Shell announced on Tuesday that it will aim to cut its carbon footprint by 20 percent by 2035 and halve its CO2 emissions by 2050. That is a lofty goal for a company that counts itself among the largest oil companies in the world.
The Anglo-Dutch company will also start disclosing how much carbon is emitted from the energy products it sells into the market. Currently, Shell reports on carbon emitted from its own operations, but does not release estimates that measure how much its business is contributing to global emissions.
"Our view is if society needs to tackle the dual challenge of climate change but also accommodating higher demand for energy — as of course the energy poor need to get access to energy as well — we have to reduce the carbon footprint of the energy system as a society to a net zero level," van Beurden said in an interview that aired on CNBC's "Power Lunch."
"That means by 2050, we have to halve the carbon footprint," he said.
Asked how specifically an oil company of Shell's scale can so significantly cut carbon emissions, van Beurden said Shell will become more efficient and add more biofuels and renewable power into its business mix. It will also invest in areas like carbon capture and storage, an emerging technology that scrubs greenhouse gases from emissions and stores them underground, according to van Beurden.
Shell's fossil fuel business dwarfs its clean energy operations today. The $25 billion to $30 billion Shell plans to spend each year will mostly go toward developing deepwater and onshore oil and gas and processing liquefied natural gas and chemicals.
Meanwhile, Shell plans to increase its spending on its clean-tech focused New Energies segment to $1 billion to $2 billion a year through 2020.
It formed the unit in 2016 to develop clean energy operations that complement its legacy fossil fuels business. The New Energies segment produces biofuels like corn-derived ethanol and hydrogen fuel. It is also piloting projects to power some of its legacy operations with solar panels.
Shell entered the wind energy business in 2001 and now operates six wind farms in the United States and Europe, according to its website.
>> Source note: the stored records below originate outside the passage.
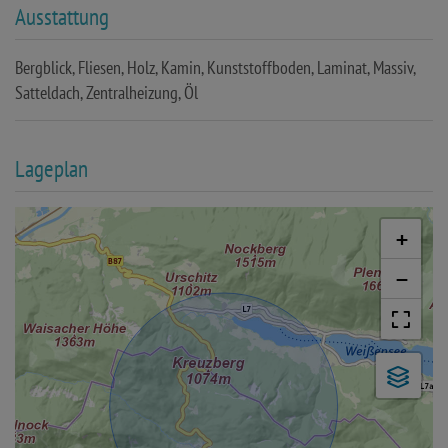
Ausstattung
Bergblick
Fliesen
Holz
Kamin
Kunststoffboden
Laminat
Massiv
Satteldach
Zentralheizung
Öl
Lageplan
+
−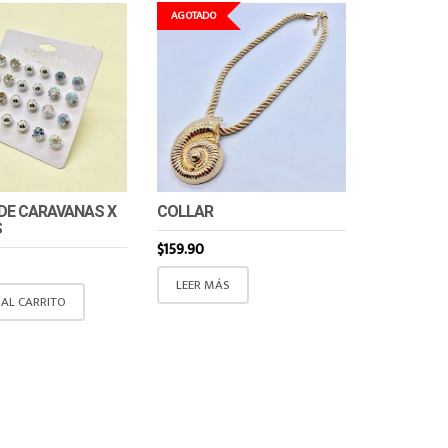
AGOTADO
 DE CARAVANAS X
COLLAR
S
$
159.90
LEER MÁS
 AL CARRITO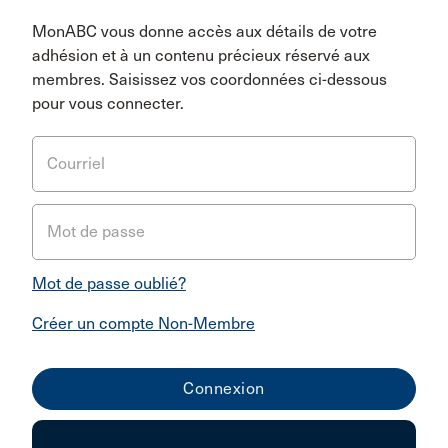
MonABC vous donne accès aux détails de votre
adhésion et à un contenu précieux réservé aux
membres. Saisissez vos coordonnées ci-dessous
pour vous connecter.
Courriel
Mot de passe
Mot de passe oublié?
Créer un compte Non-Membre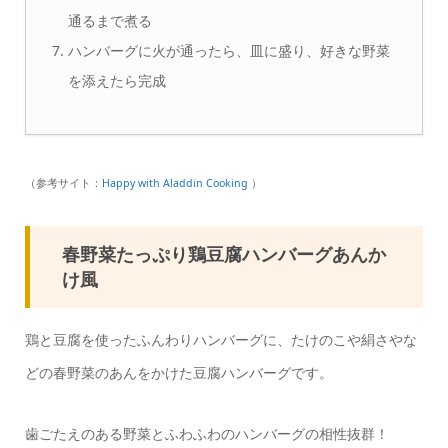
通るまで煮る
ハンバーグに火が通ったら、皿に盛り、好きな野菜
を添えたら完成
（参考サイト：
Happy with Aladdin Cooking
）
春野菜たっぷり鶏豆腐ハンバーグあんか
け風
鶏と豆腐を使ったふんわりハンバーグに、たけのこや絹さやな
どの春野菜のあんをかけた豆腐ハンバーグです。
歯ごたえのある野菜とふわふわのハンバーグの相性抜群！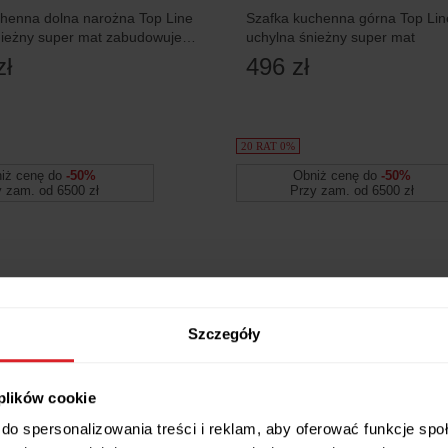
henna dolna narożna Top Line
Szafka kuchenna górna Top Lin
nieżny super mat zabudowuje
uchylna śnieżny super mat
x90 cm
zł
496 zł
20 RAT 0%
iż cenę do
-50%
Obniż cenę do
-50%
y zam. od 6500 zł
Przy zam. od 6500 zł
Szczegóły
 plików cookie
do spersonalizowania treści i reklam, aby oferować funkcje sp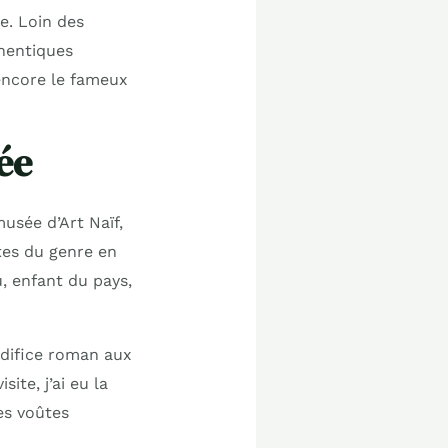
e. Loin des
thentiques
 encore le fameux
ée
musée d’Art Naïf,
ntes du genre en
, enfant du pays,
édifice roman aux
ite, j’ai eu la
es voûtes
It is part of a consortium that will build two offshore farms in the Netherlands designed to generate enough energy to power 825,000 Dutch homes.
Shell's big push into natural gas could also help offset its carbon emissions.
Natural gas emits about half as much carbon as coal when it's burned. It also beats diesel, heating oil and gasoline when it comes to CO2 emissions, the primary contributor to global warming.
"We are not just an oil company," van Beurden said. "If anything we are more a gas and oil company, and on top of it, of course, we are a much broader energy company, as well."
Shell is the biggest independent producer of liquefied natural gas, or natural gas cooled to liquid form, which makes it easier to ship around the world. The company has been piloting ways to expand the use of LNG, including by using it to power sea-faring ships and road vehicles.